Essa e outras respostas, entretanto, passam anos-luz das atuais pregações incessantes que martelam no cotidiano uma visão simplista e — eu argumento — perigosa da moral. A verdade é que, mesmo havendo respostas possíveis ao questionamento que coloca em xeque a ideia corrente de que a moral vem de Deus, acaba sendo muito fácil respondermos àqueles religiosos que nos indagam sobre a suposta impossibilidade de discernirmos uma moral sem Deus. Podemos, como exemplo, tomar por base Cabrera e outros pensadores e argumentar que, embora não possamos deduzir friamente a norma "devemos nos abster de machucar os outros" através das premissas empíricas "pessoas machucadas sentem dor" e "sentir dor é sofrer", nós podemos defender, através de argumentos não dedutivos, que tal decisão é moral e que decisões contrárias (decisões que contemplam causar dor aos outros) são imorais ou anti-éticas.

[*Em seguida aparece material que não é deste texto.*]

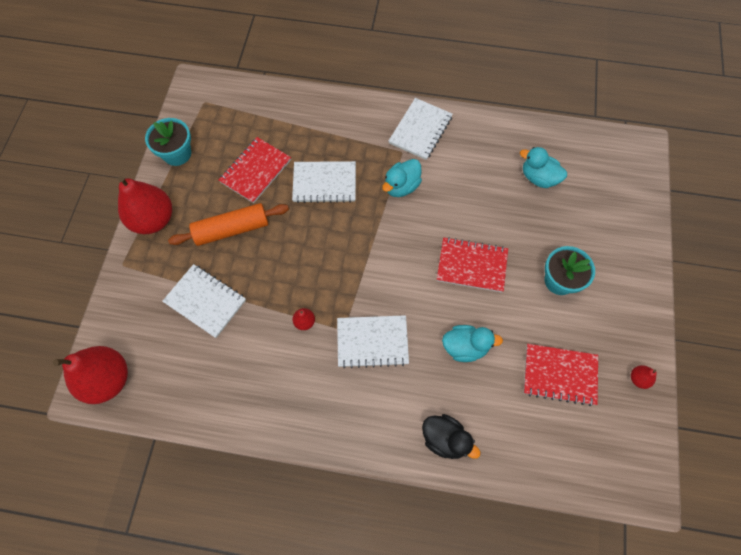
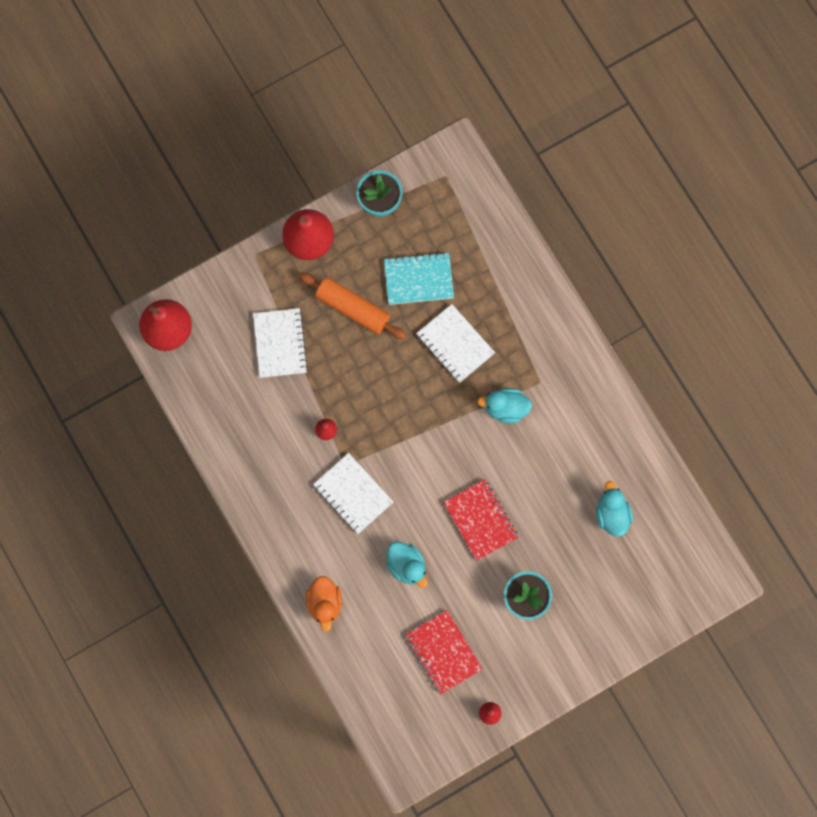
camera: 50 degrees right, 10 degrees up
red notebook [219,137,291,203] -> turquoise notebook [384,252,454,305]
white notebook [389,98,453,160] -> none
black duck [422,414,481,459] -> orange duck [306,576,342,632]

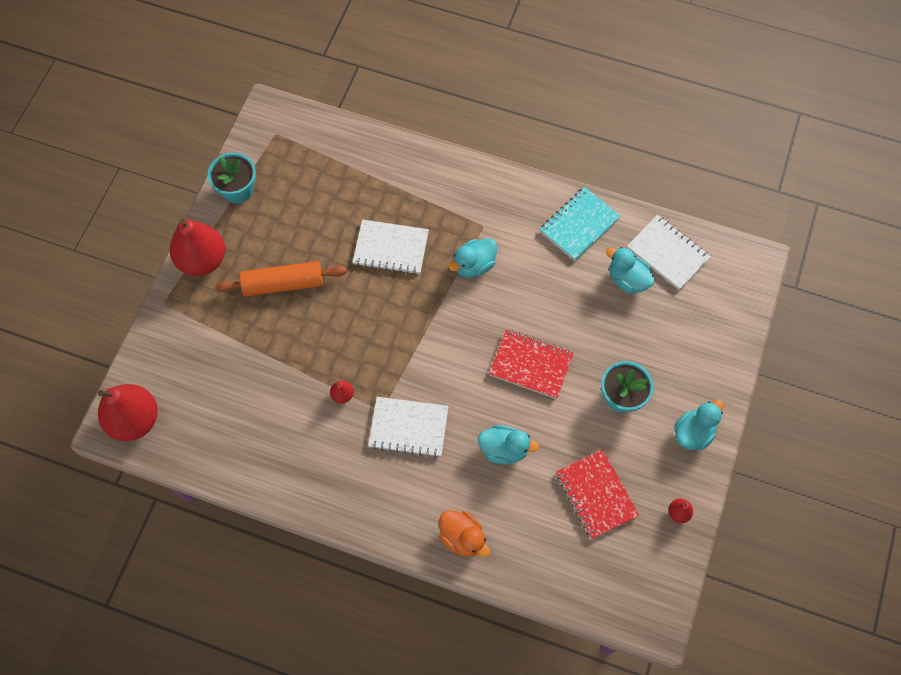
camera: 40 degrees left, 10 degrees down
white notebook [253,308,308,378] -> white notebook moved to [627,215,711,290]
turquoise notebook [384,252,454,305] -> turquoise notebook moved to [540,187,621,261]
red notebook [406,610,482,694] -> red notebook turned 45 degrees clockwise [556,449,639,539]
none -> turquoise duck [674,400,724,451]

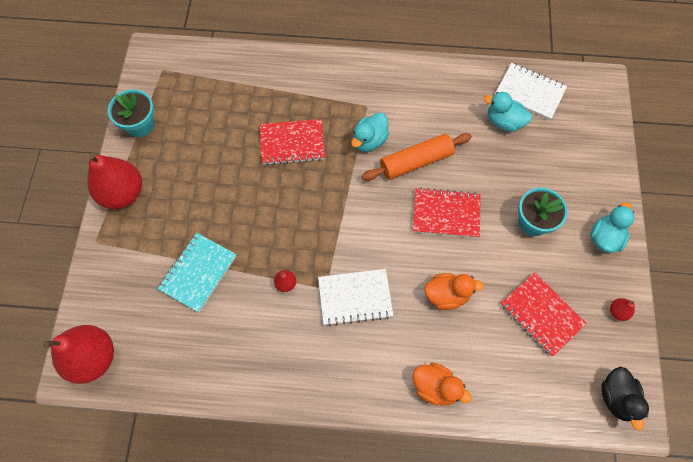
camera: 15 degrees left, 0 degrees up
orange rolling pin [216,261,347,296] -> orange rolling pin moved to [362,133,472,181]
white notebook [353,219,429,275] -> red notebook [260,119,325,165]
turquoise duck [478,425,539,465] -> orange duck [424,273,484,310]
turquoise notebook [540,187,621,261] -> turquoise notebook moved to [158,233,237,312]
none -> black duck [601,367,649,431]

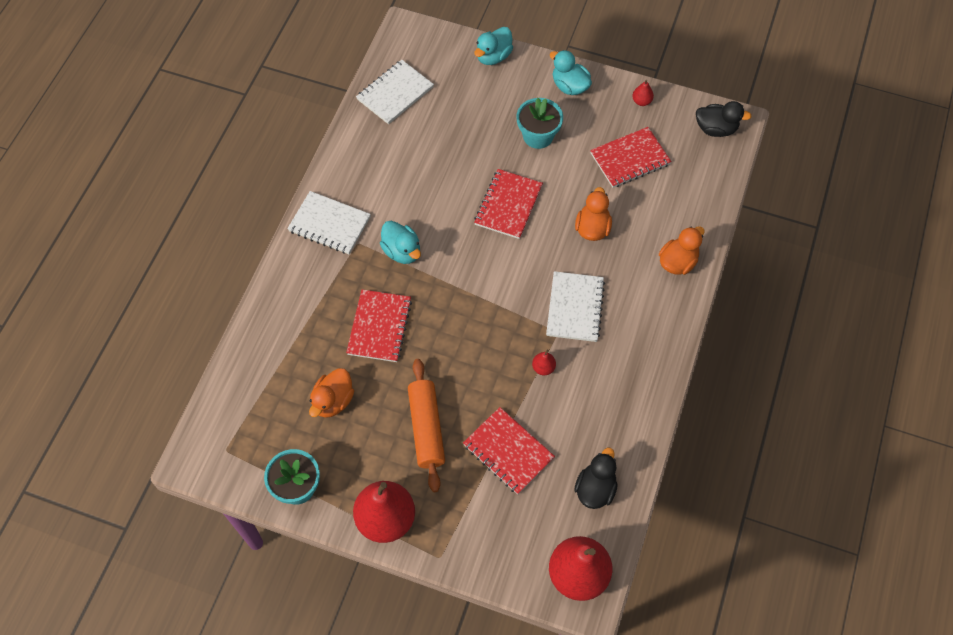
camera: 75 degrees left, 5 degrees down
turquoise notebook [158,233,237,312] -> red notebook [463,407,555,495]
orange rolling pin [362,133,472,181] -> orange rolling pin moved to [408,359,445,492]
turquoise duck [484,92,532,132] -> turquoise duck moved to [474,27,513,65]
none -> white notebook [287,191,371,254]
none -> orange duck [309,368,354,418]
none -> black duck [574,448,618,509]

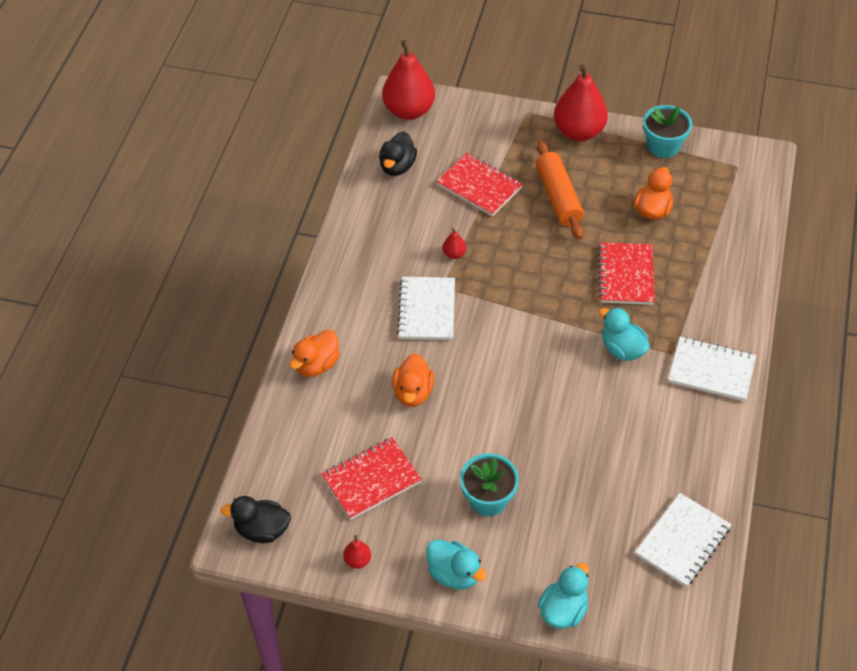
camera: 175 degrees right, 10 degrees down
red notebook [474,169,543,239] -> none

É certamente muito mais fácil argumentar dessa forma, inclusive apelando às mais diversas teorias morais que não necessitam da presença divina — ética da virtude, utilitarismo em suas diferentes versões, deontologia, emotivismo, ética negativa, etc — do que defender a tese de que tudo é permitido na ausência de um legislador cósmico, inclusive matar por prazer. Isso porque o defensor do legislador cósmico ainda terá que explicar, de maneira convincente, como exatamente a moral se relaciona com a divindade, além dos diversos outros problemas que surgem com relação à existência da divindade e qual denominação religiosa tem acesso à verdadeira versão do divino.

Observação:
Na filosofia, geralmente, os termos "ética" e "moral" podem ser usados como sinônimos sem problema algum. Ética é uma palavra que vem de um termo grego usado para designar um conjunto de normas, regras e formas de agir de um grupo. Moral significa a mesma coisa, mas vem do latim. Aliás, a palavra latina que deu origem à nossa palavra "moral" é uma tradução romana do termo grego que deu origem a nossa palavra "ética". Com o passar do tempo, ética tornou-se o estudo filosófico da moral. Assim como ontologia é a filosofia do ser, ética é a filosofia da moral. Então, simplificando bastante, se quisermos diferenciar entre ética e moral, podemos fazê-lo da seguinte forma: a moral é o conjunto de normas, regras, valores e formas de agir de um determinado grupo, enquanto que a ética é o estudo filosófico desse conjunto de normas, regras, valores e formas de agir.